Exercise: When you spot the word "pixels" in a line of the data below, copy that line.

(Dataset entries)
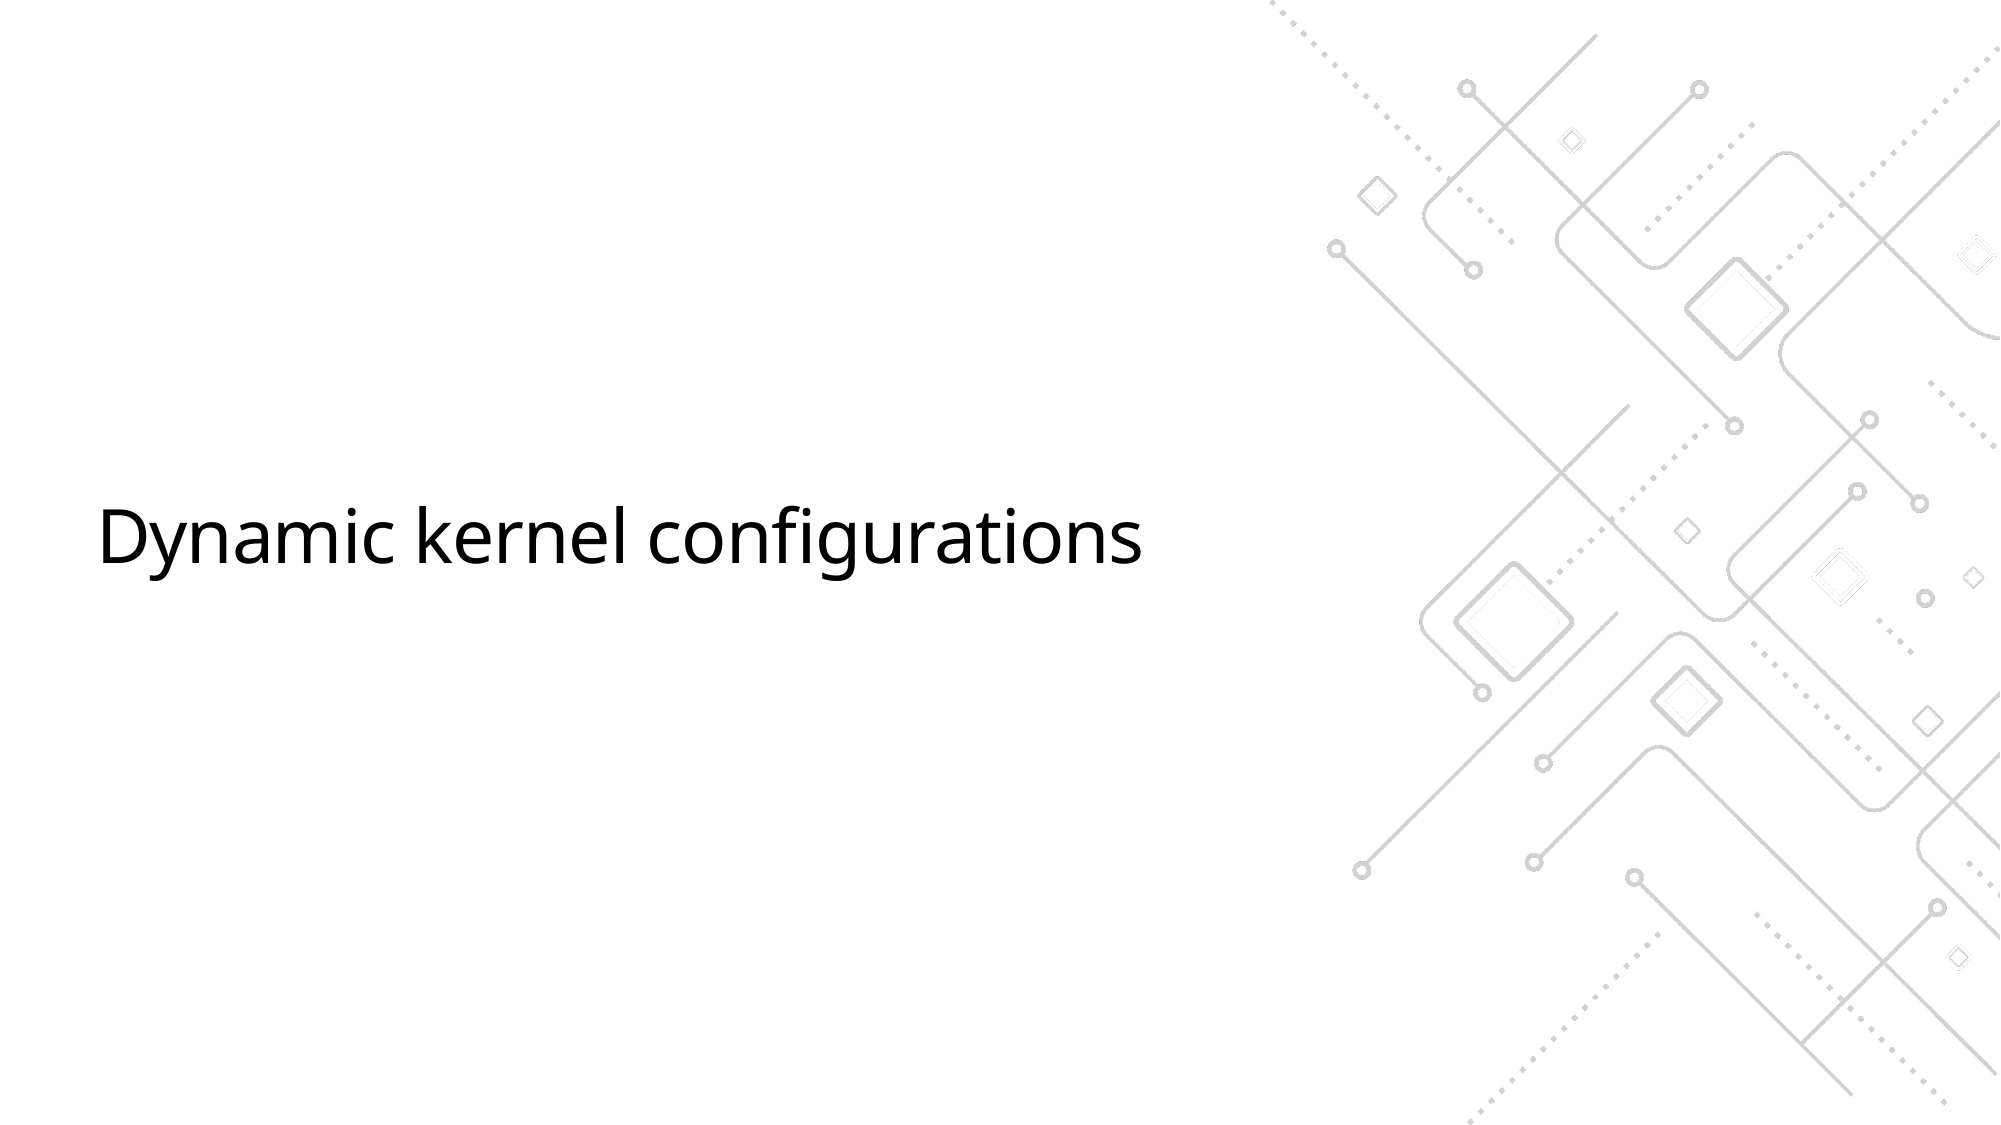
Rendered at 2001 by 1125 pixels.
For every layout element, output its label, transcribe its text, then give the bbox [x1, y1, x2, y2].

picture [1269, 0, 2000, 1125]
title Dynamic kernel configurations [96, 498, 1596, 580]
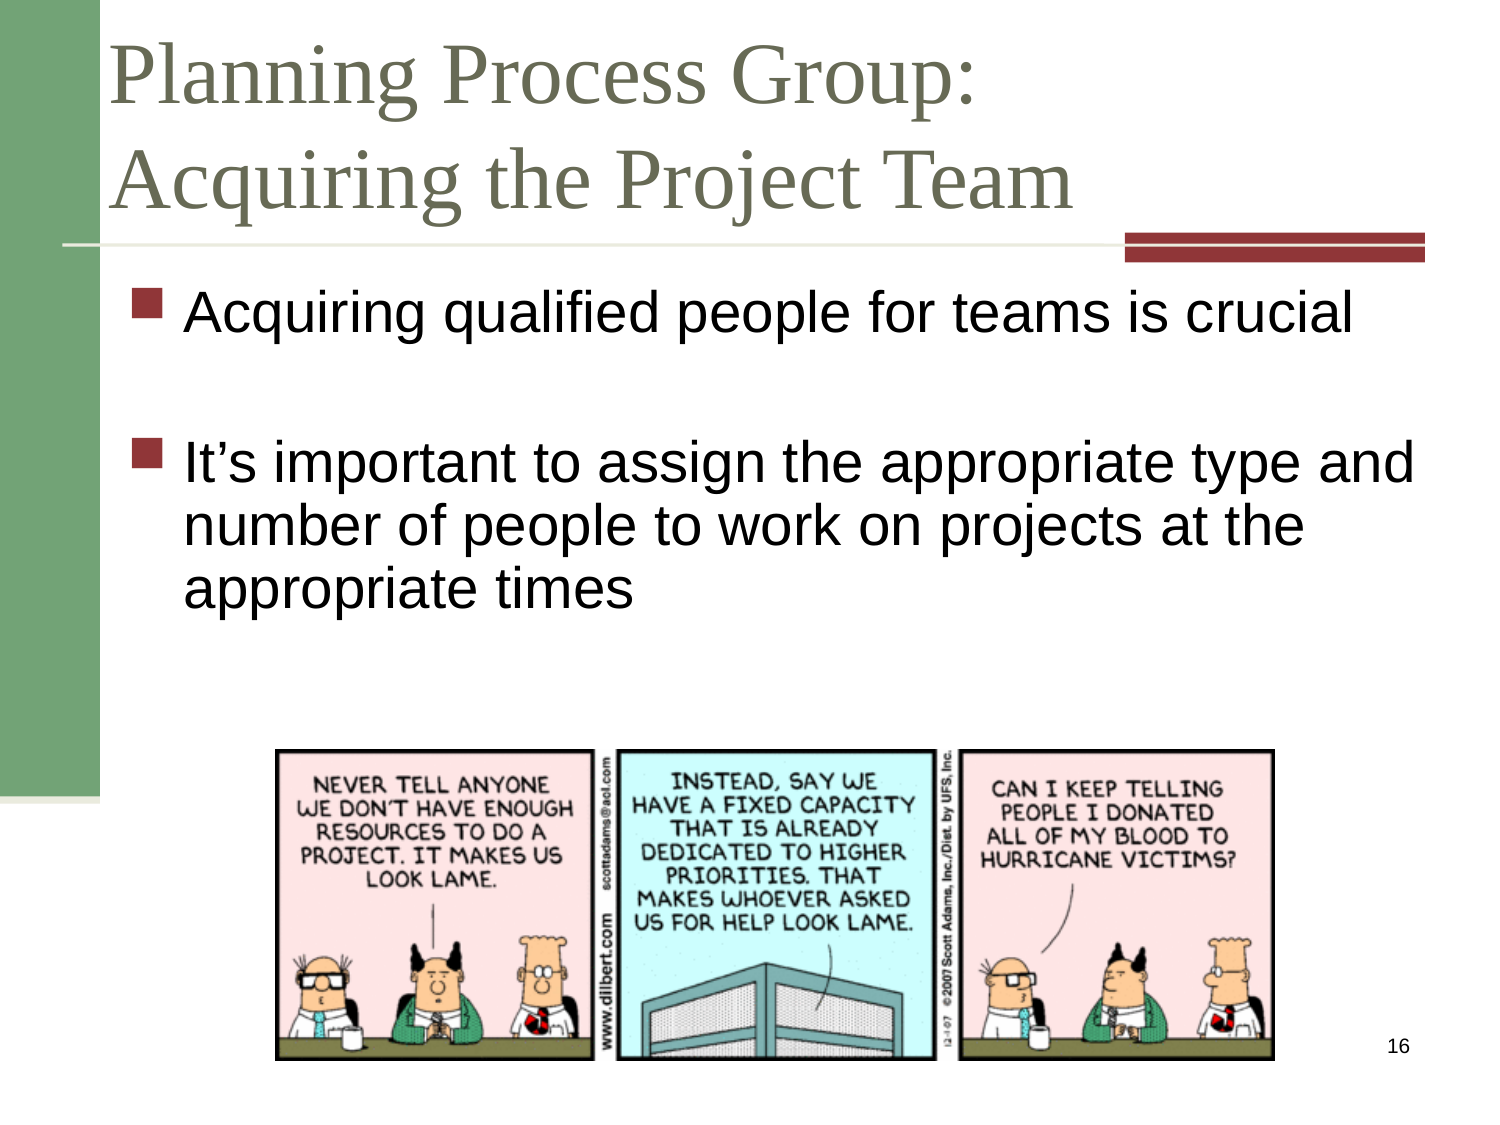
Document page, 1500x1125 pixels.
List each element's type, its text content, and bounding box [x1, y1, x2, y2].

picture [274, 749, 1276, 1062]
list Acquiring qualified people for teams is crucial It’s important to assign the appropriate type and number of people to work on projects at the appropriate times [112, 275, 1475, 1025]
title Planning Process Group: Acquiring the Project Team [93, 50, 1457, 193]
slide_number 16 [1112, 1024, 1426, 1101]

--

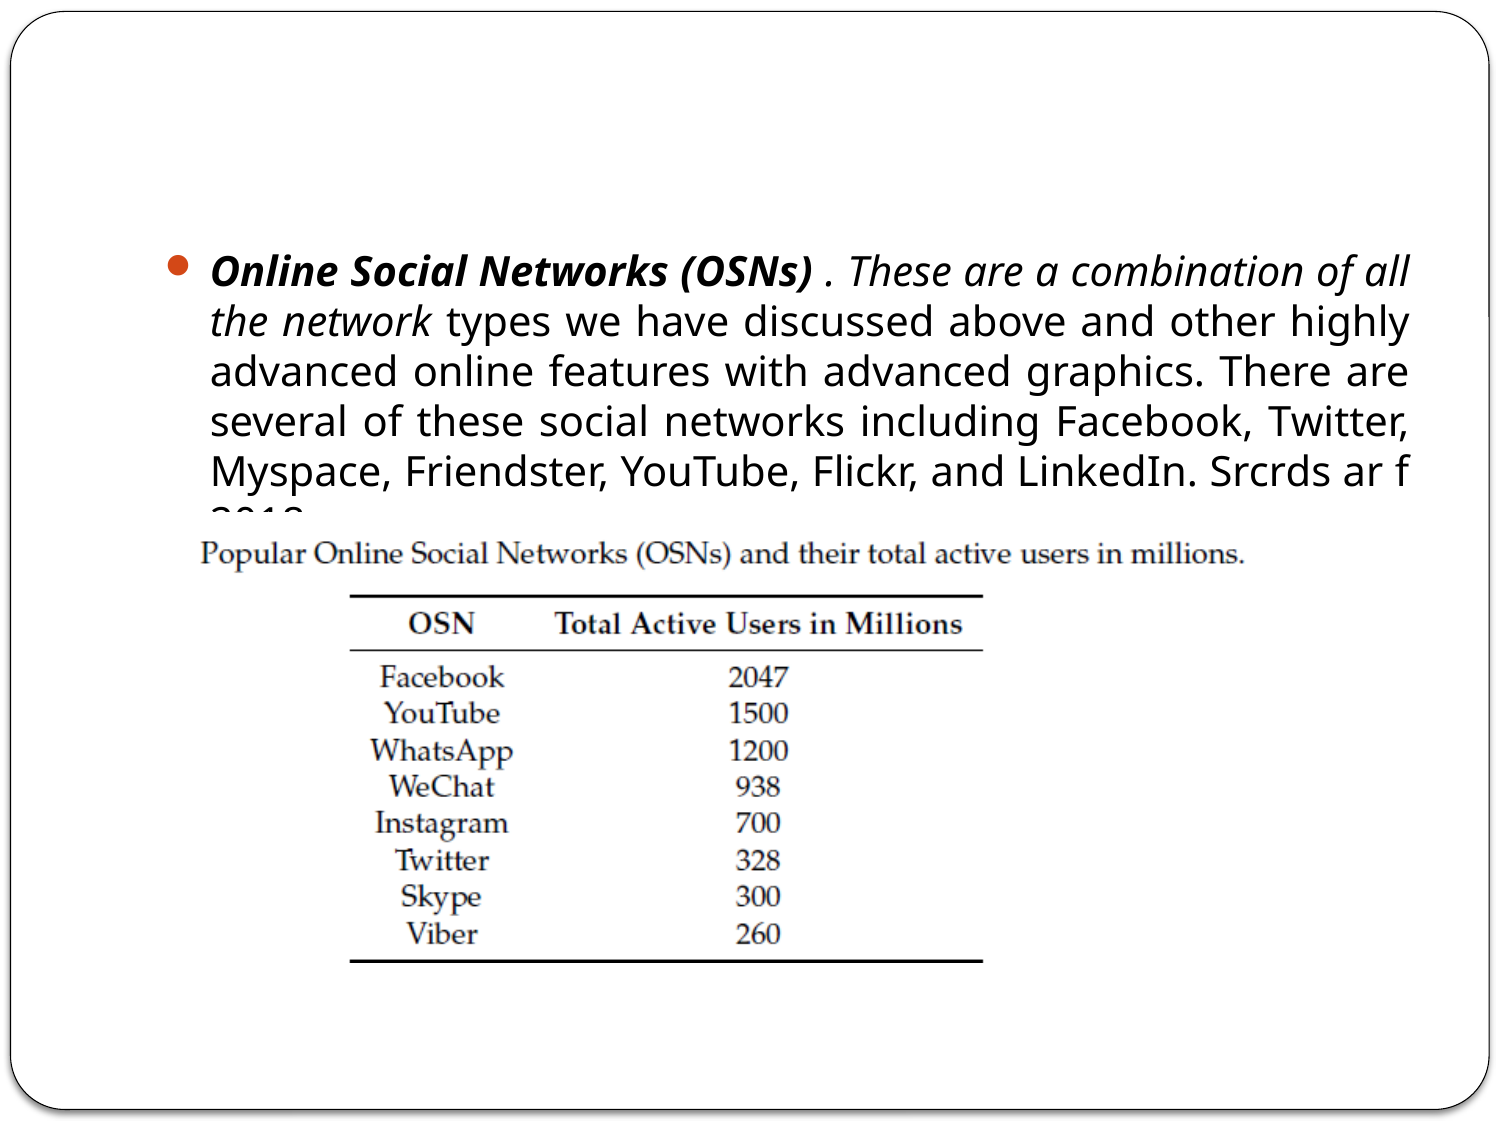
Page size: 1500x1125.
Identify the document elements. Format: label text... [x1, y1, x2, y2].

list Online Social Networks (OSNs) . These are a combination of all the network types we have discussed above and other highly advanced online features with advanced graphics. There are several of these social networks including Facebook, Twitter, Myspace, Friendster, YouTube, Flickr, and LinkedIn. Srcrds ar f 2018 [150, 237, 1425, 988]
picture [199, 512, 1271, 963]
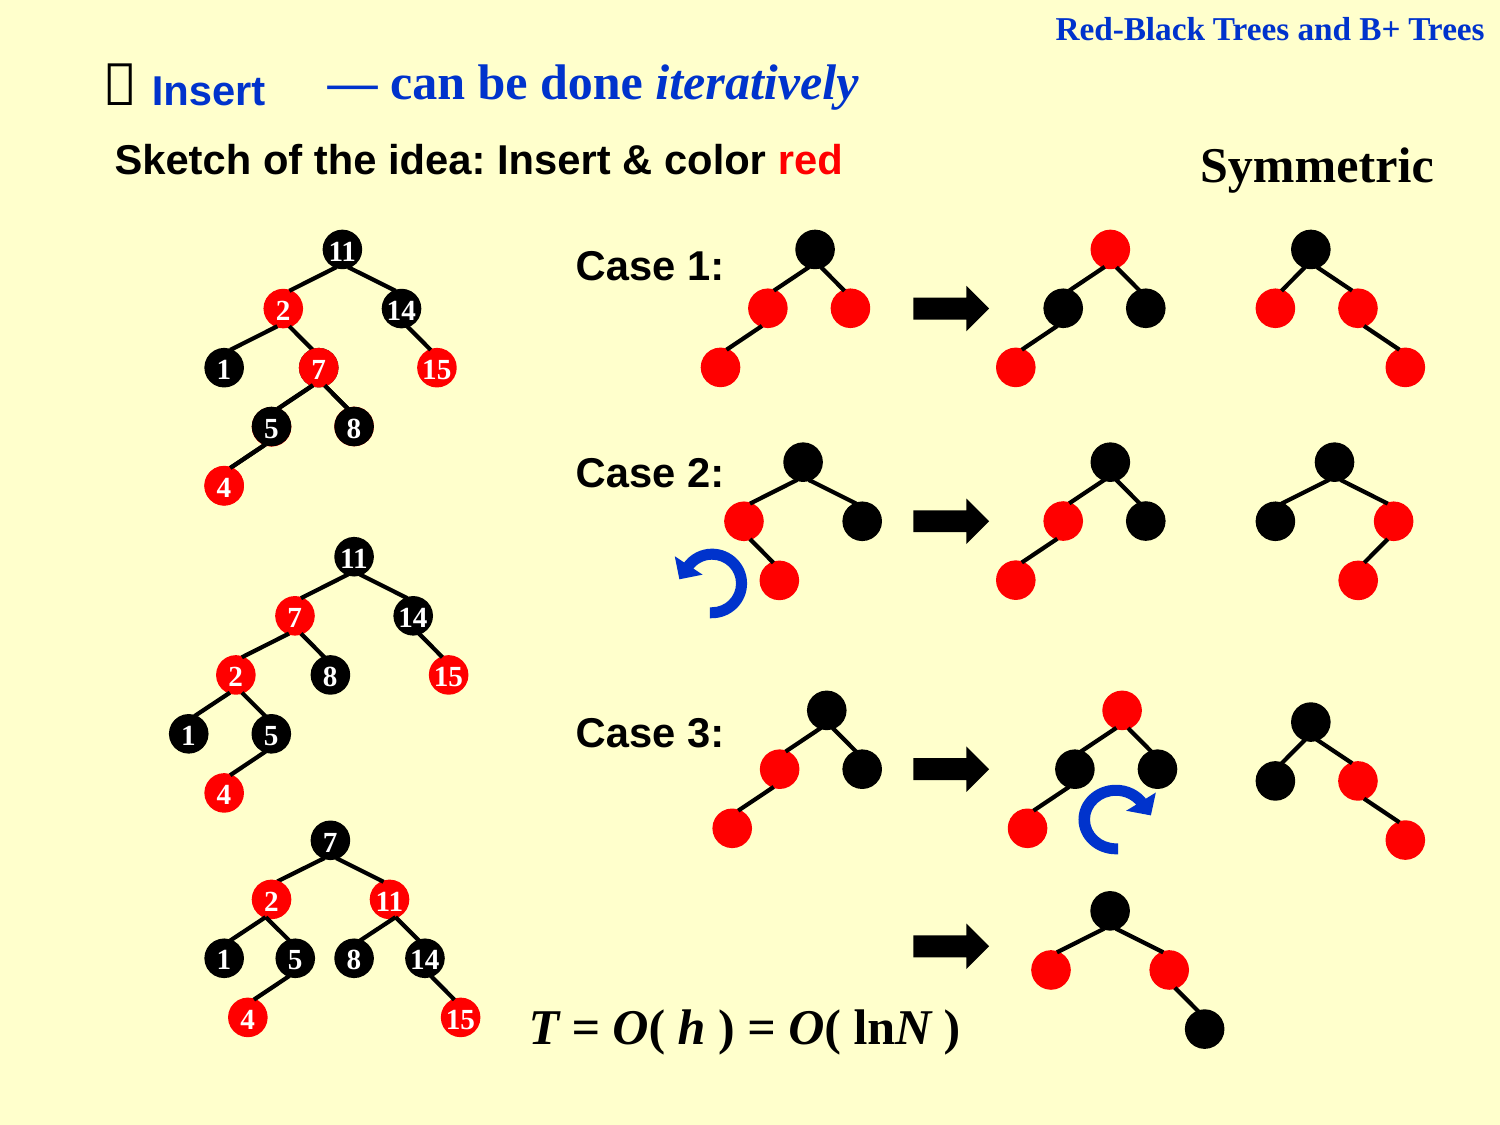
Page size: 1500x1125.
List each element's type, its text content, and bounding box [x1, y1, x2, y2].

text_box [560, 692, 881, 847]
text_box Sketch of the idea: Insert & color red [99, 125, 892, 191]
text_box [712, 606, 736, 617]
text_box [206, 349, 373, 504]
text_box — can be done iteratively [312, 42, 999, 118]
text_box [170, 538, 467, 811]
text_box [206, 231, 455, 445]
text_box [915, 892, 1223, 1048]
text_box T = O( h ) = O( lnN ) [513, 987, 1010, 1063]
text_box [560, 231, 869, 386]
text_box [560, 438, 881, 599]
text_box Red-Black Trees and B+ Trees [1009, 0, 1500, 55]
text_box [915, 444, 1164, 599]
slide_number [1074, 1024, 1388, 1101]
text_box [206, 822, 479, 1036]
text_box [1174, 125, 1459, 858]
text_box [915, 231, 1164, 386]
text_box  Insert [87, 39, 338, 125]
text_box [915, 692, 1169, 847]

Expected answer:
Rendered at 2001 by 1125 pixels.
Document page, 1500x1125 pixels.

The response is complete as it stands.